Thanks for the quick response!
> I don't know of a list that states which events are truly supported,
however,
> you may want to look to the class library comparison tool to see if
that
> helps.
>
http://download.microsoft.com/downlo..._Framework.chm
Thanks, this looks to be quite useful. This looks to be like what I'm
looking for--Label.Click and Button.Paint (among others) are greyed
out, indicating they are not supported. But you state that you don't
know of a list that shows what is truly supported--so what is this,
exactly? It looks to be a more accurate listing then what you get from
Visual Studio help. Are there still events this document lists as
supported that are not supported?
> The documentation for events is, well, not very good at this point.
You
> usually determine which events are actually supported just through
trial.
> The control inheritance hierarchy works the same as the desktop, it's
just
> that some controls don't support certain events even though they may
be
> present on the base class.
It really seems like Microsoft dropped the ball on this one.
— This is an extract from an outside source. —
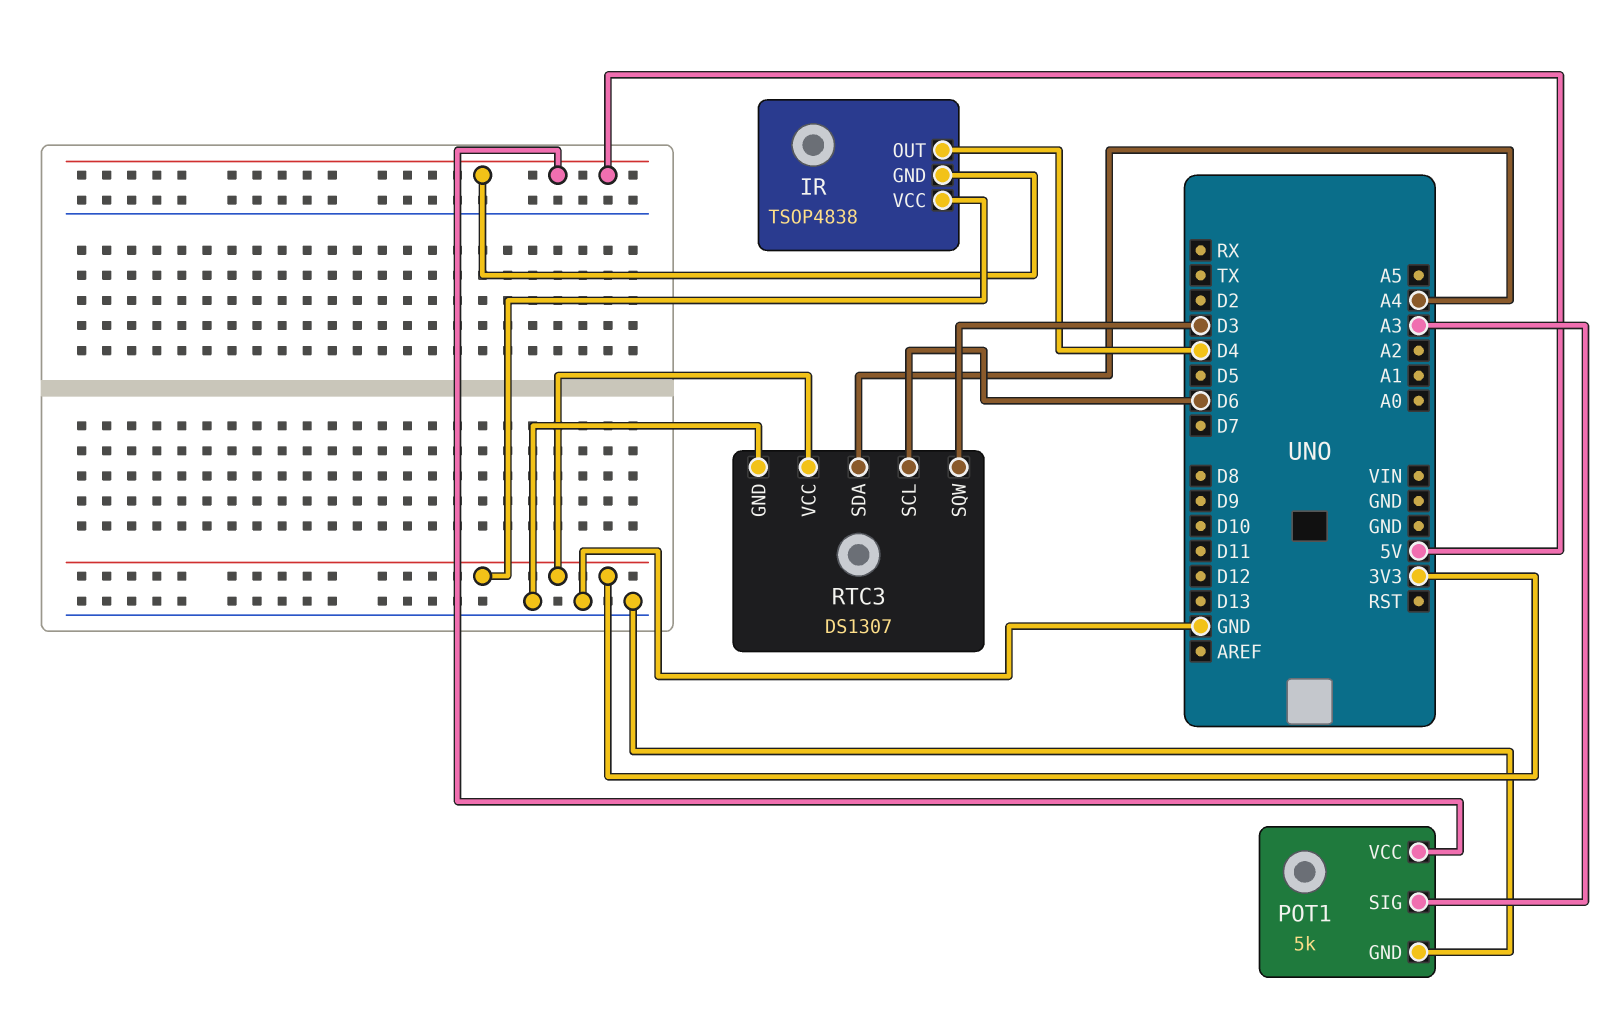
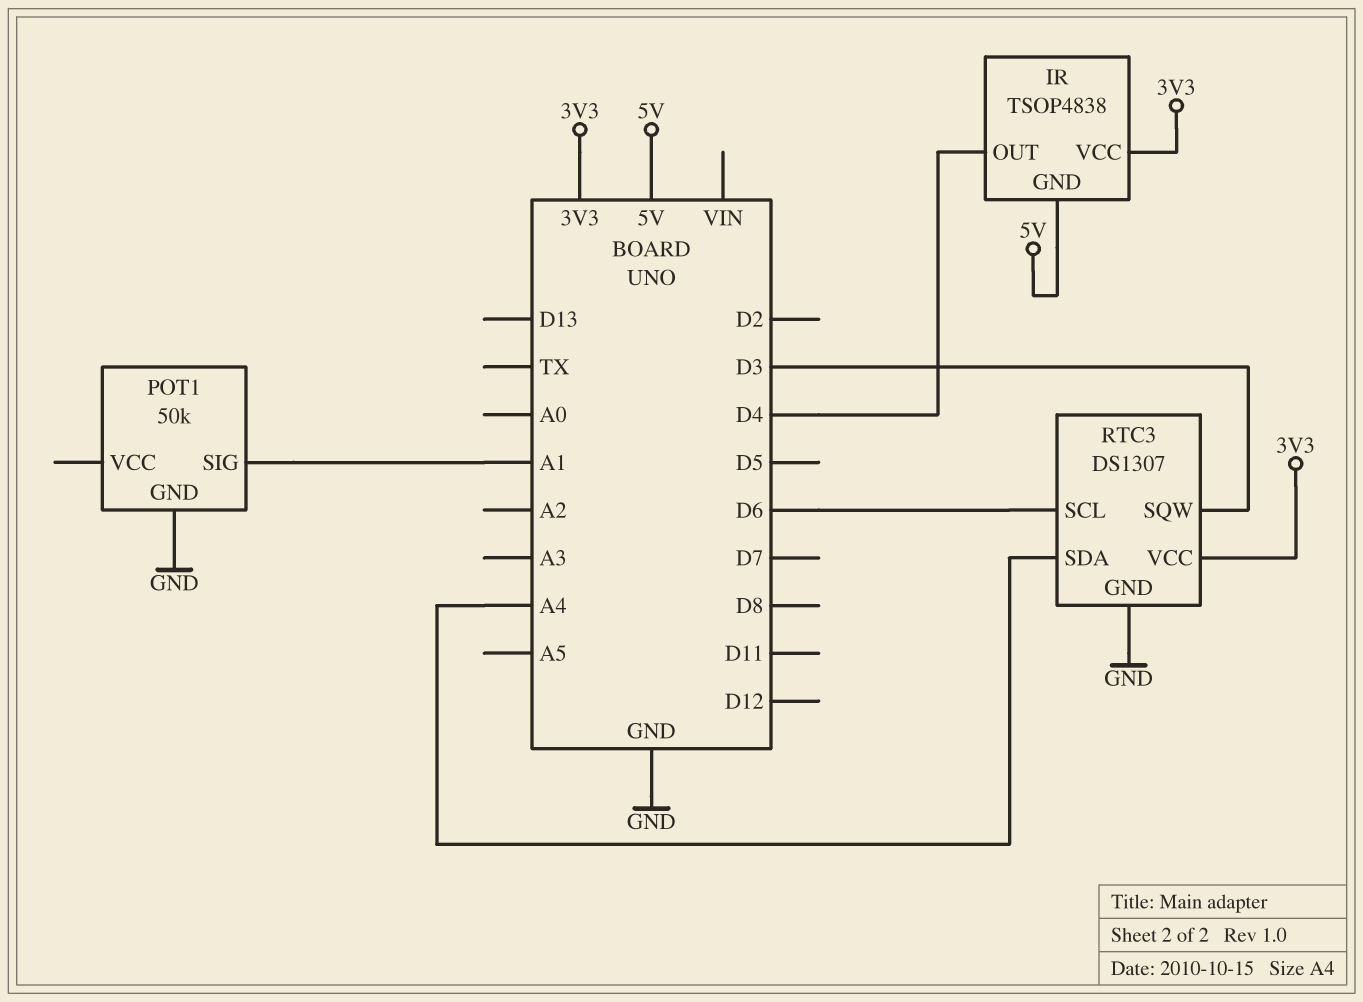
POT1: 5k -> 50k
POT1 pin SIG: A3 -> A1
POT1 pin VCC: 5V -> none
It's
amazing to me that MS would allow these controls to have the event
definitions, but never raise them. Why did Microsoft do it this way?
Considering the fact that these events are defined and raise in the
Control base class, it seems like the derived controls would have to
actively suppress them to get the behavior that we see, doing something
like this:
public class Button : System.Windows.Forms.Control
{
protected override void OnPaint(PaintEventArgs e)
{
// The next line is commented out to suppress the paint event.